Bukanlah aku yang sadar bahwa aku adalah aku.
Bukanlah aku yang bahwa aku adalah diri aku sendiri.
Nah, mengapa aku tak bisa mencapai kebahagiaan?
Karena pikiranku selalu menolak kesengsaraan, hanya menginginkan kebahagiaan.
Padahal perasaan aku (dan kamu semua) memiliki dualitas yang kontras satu sama lain.
Walaupun perasaan itu memiliki preferensi yang tidak mutlak 1 (senang, bahagia, segar, cinta, sukacita, nyaman, dll) dengan 0 (sedih, sengsara, nyeri, benci, dukacita, waswas, dll).
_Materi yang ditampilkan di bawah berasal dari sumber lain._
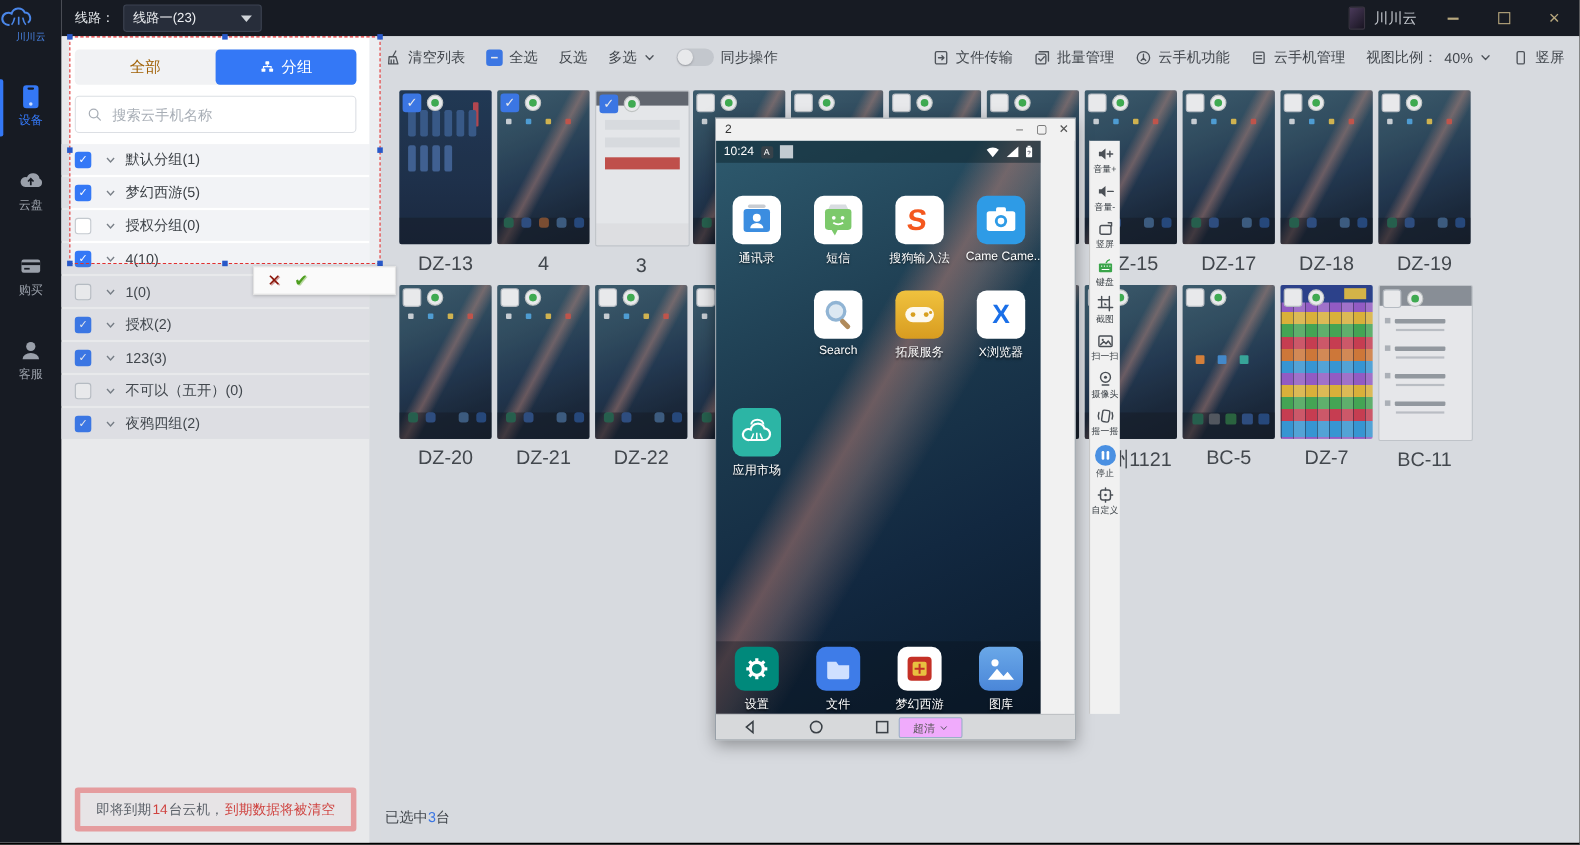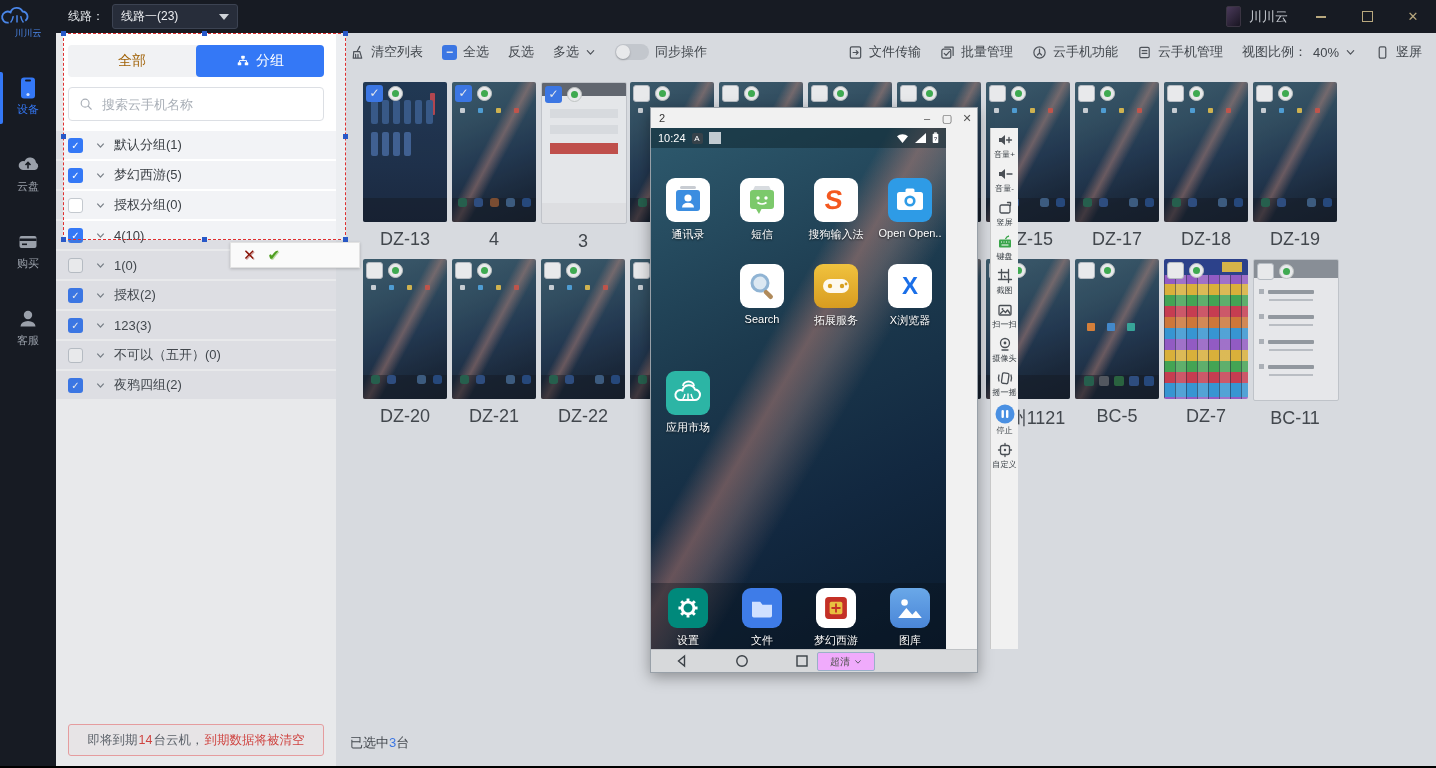--- a/index.html
+++ b/index.html
@@ -649,7 +649,7 @@
                 <circle cx="22" cy="23" r="3" fill="#fff"></circle>
               </svg>
           </div>
-          <div class="alabel">Open Open..</div>
+          <div class="alabel">Came Came..</div>
         </div>
 
         <div class="papp" style="left:79px;top:136px;">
Melainkan 0,1-0,2-0,3 .... 0,9
Dulu aku pernah mengalami kekayaan besar dalam hidupku dan aku (I was) bahagia.
Lalu aku mengalami kemelaratan besar dalam hidupku dan aku (I used to be) sengsara.
Tapi sayangnya, aku saat ini (I am) adalah masa depan aku yang dulu (I was dan I used to be).
I was sangat bahagia dan lupa diri dengan harta sampai Krisis Moneter 1998 menerpa I was.
Dan selama bertahun-tahun I used to be membangun ekonomi sampai merasa sangat sengsara.
Dan I am menjadi proyeksi dari I used to be, yang kontras dengan I was.
Dan orang lain tidak dapat memahaminya.
Tapi bagaimana dengan aku (I)? Apakah I memahaminya? Kemanakah I saat itu dan sekarang?
I tidak pernah disadari oleh I was, I used to be, dan I am.
Dan akhirnya, I terkubur dalam alam bawah sadar I am.
Sepertinya, mulai sekarang I harus berdamai dengan pikiranku dan perasaanku.
Oh, tidak!!
Sulit berdamai dengan pikiranku karena aku belum menyatakan perang dengan pikiranku.
Lebih baik aku awali dengan berdamai dengan perasaanku: "mengamini kebahagiaan dan kesengsaraan".
Karena aku ini bagian dari alam.
Alam yang selalu menganut kausalitas yang kuat: harmonis, simetris, dan proporsional.
Artinya,
Aku haruslah "sadar" ketika bahagia, maka ada orang lain yang bersedih.
Aku haruslah "sadar" ketika bersedih, maka ada orang yang lain bersukacita.
Jika aku sedang dalam keadaan bahagia,
Aku harus sadar bahwa ada orang lain yang sedang bersedih.
Begitupun sebaliknya!
Jika aku sedang bersedih,
Aku harus sadar bahwa aka ada orang lain yang sedang berbahagia.